Lets take a look at what collections are available in the dataset using the dataset_info method:

ds.dataset_info()['collections']

This should return a list of collections in the dataset:

[{'id': 'partitions',
    'title': 'Partitions',
    'description': 'count of features in each of the partitions of the underlying parquet dataset',
    'license': 'unknown',
    'extent': {'spatial': {'bbox': [[-180, -90, 180, 90]]},
    'temporal': {'interval': [None, None]}},
    'links': [{'href': 'https://api.geodesic-test.seerai.space/boson/api/v1/proxy/dataset-info/buildings-vatican.99135fa2be5a599b14ccfa1b1d8e00db44fdab3f/collections/partitions',
        'rel': 'self',
        'type': 'application/json',
        'title': 'partitions'}],
    'stac_version': '',
    'stac_extensions': None,
    'providers': [],
    'summaries': {}},
{'id': 'buildings-vatican',
    'title': 'buildings-vatican',
    'description': '(no description)',
    'license': 'unknown',
    'extent': {'spatial': {'bbox': [[-180, -90, 180, 90]]},
    'temporal': {'interval': [None, None]}},
    'links': [{'href': 'https://api.geodesic-test.seerai.space/boson/api/v1/proxy/dataset-info/buildings-vatican.99135fa2be5a599b14ccfa1b1d8e00db44fdab3f/collections/buildings-vatican',
        'rel': 'self',
        'type': 'application/json',
        'title': 'buildings-vatican'}],
    'stac_version': '',
    'stac_extensions': None,
    'providers': [],
    'summaries': {}}]

As you can see there are 2 collections in the dataset. The first is the partitions collection which contains the bounding boxes of the partitions in the parquet dataset. The second is the buildings-vatican collection which contains the actual building footprints.

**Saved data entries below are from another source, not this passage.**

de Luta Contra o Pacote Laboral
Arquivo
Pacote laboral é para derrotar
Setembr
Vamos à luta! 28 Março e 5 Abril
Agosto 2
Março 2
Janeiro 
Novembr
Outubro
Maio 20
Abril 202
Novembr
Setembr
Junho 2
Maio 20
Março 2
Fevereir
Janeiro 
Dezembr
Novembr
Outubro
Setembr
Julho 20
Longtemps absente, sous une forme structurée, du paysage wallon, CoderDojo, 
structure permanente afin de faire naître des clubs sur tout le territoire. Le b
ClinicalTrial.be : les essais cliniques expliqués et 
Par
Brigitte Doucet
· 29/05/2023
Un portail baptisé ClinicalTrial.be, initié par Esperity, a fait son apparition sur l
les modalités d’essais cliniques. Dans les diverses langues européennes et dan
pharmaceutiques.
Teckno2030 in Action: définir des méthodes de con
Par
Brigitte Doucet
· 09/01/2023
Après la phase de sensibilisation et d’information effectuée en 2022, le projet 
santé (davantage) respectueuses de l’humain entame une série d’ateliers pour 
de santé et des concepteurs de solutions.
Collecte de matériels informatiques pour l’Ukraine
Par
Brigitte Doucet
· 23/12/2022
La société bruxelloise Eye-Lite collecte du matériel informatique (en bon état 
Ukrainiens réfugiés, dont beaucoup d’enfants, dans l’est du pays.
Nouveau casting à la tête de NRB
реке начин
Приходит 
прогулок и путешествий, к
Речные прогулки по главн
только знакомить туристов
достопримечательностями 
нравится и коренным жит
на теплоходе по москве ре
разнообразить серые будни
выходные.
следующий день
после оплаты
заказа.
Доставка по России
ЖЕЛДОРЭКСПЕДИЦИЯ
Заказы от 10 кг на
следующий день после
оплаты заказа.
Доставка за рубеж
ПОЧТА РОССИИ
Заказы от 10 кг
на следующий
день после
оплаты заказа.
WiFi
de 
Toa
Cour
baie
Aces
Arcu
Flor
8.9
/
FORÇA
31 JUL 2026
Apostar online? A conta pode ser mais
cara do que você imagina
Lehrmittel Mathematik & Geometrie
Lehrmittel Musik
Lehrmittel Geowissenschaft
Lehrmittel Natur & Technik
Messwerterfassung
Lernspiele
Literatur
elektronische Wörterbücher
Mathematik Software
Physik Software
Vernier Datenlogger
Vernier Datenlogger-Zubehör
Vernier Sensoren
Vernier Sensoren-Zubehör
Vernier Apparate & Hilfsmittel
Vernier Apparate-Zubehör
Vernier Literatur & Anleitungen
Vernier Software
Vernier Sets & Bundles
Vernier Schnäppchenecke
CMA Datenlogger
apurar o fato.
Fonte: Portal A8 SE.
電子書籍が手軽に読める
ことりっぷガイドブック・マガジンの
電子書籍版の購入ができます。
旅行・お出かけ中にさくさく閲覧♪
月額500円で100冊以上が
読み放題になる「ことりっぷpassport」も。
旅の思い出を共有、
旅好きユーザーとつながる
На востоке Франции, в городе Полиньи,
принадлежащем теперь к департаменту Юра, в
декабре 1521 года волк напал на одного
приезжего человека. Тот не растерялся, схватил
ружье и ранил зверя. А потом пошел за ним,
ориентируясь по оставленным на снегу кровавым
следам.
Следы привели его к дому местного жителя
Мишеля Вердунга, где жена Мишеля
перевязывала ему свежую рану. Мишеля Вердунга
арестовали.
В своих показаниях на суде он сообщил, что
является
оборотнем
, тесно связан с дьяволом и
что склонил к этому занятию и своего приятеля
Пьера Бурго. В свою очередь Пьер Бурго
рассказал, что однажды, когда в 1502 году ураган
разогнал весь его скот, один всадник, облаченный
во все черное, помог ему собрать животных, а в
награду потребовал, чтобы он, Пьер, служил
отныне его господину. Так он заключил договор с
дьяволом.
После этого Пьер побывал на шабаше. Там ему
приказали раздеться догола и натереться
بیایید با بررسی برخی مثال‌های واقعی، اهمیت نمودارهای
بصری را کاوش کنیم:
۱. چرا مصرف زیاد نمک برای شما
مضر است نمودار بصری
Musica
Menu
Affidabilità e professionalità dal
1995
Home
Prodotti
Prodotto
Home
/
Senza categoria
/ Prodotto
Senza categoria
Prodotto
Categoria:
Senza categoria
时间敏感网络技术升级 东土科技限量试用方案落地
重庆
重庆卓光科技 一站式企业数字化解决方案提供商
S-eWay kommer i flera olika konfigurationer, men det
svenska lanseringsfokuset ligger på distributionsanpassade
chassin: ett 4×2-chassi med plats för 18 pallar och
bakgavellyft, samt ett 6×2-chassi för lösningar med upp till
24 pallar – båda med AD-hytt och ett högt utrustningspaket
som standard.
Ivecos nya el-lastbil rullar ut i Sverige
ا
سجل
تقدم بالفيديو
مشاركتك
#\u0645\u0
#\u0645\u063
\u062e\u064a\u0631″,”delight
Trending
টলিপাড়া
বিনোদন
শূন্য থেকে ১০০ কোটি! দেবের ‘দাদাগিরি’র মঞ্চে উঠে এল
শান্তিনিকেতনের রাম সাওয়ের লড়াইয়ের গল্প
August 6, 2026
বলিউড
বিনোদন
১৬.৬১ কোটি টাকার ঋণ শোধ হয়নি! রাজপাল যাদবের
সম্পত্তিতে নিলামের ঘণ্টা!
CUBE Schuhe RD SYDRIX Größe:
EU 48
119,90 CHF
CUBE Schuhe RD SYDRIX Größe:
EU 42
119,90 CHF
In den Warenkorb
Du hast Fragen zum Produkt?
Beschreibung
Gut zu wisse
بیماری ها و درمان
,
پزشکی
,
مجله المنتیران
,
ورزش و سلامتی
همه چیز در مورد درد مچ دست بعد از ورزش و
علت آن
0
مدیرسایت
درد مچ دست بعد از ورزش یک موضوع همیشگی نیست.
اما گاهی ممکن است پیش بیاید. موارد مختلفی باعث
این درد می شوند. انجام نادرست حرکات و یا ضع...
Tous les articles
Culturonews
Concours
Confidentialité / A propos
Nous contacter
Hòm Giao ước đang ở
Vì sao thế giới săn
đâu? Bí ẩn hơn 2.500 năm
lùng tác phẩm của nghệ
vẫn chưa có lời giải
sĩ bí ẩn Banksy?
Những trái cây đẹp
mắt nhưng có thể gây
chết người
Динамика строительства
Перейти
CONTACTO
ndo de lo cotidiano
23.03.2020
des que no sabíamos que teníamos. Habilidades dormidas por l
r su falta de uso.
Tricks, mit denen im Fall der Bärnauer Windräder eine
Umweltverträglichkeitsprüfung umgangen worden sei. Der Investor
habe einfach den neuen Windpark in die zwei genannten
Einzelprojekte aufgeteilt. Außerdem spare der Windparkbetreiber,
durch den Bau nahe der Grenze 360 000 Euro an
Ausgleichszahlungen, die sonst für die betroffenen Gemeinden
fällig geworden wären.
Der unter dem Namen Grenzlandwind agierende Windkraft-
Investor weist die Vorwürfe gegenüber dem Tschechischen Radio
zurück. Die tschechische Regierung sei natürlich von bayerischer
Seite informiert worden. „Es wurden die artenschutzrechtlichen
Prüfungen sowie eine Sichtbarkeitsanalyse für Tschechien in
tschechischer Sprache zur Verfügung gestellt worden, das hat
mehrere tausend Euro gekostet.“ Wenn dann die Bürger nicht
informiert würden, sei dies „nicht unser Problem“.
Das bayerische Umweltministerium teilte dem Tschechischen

Now let’s search the buildings features by specifying the collection we want to use.

ds.search(collections=['buildings-vatican'], limit=None)

Setting limit=None will return all the features in the collection. Be careful with this option as it can return too many features for very large datasets. You can also specify an integer to limit the number of search results returned. In this case we get back all 91 features.

You can expand the individual features on the list to check that the correct data fields are included:

Notice here that we have several properties associated with the geometry such as geometry_area, geometry_length, and geometry_num_vertices. These are the properties that were calculated by Boson when we created the dataset and set the return_geometry_properties parameter to True. These properties can be useful for quickly sorting and filtering features based on the size and shape of their geometries. Let’s take a look at how we can use these properties to filter the dataset.

Searching The Dataset

from geodesic import cql
feats = ds.search(
limit=100,
collections=['buildings-vatican'],
filter=cql.CQLFilter.logical_and(
        cql.CQLFilter.lte('geometry_area', 7.0e-8),
        cql.CQLFilter.gte('geometry_area', 7.0e-9)
    )
)
feats

Here we are searching for buildings whose geometry area falls within a specific range. This should return 40 features:

Finally, if you have installed the relevant dependencies, you can use the geodesic mapping utilities to visualize these features on a map using the following lines:

Mapping The Features

from geodesic import mapping
m = mapping.Map(center=[41.90349079682062, 12.456040222546683], zoom=15)
m.add_feature_collection('Vatican City', feats)
m

We have set the center and zoom level here to focus on Vatican City. If you dont set these you can always navigate the map to the correct area. This should display a map with our 40 filtered buildings.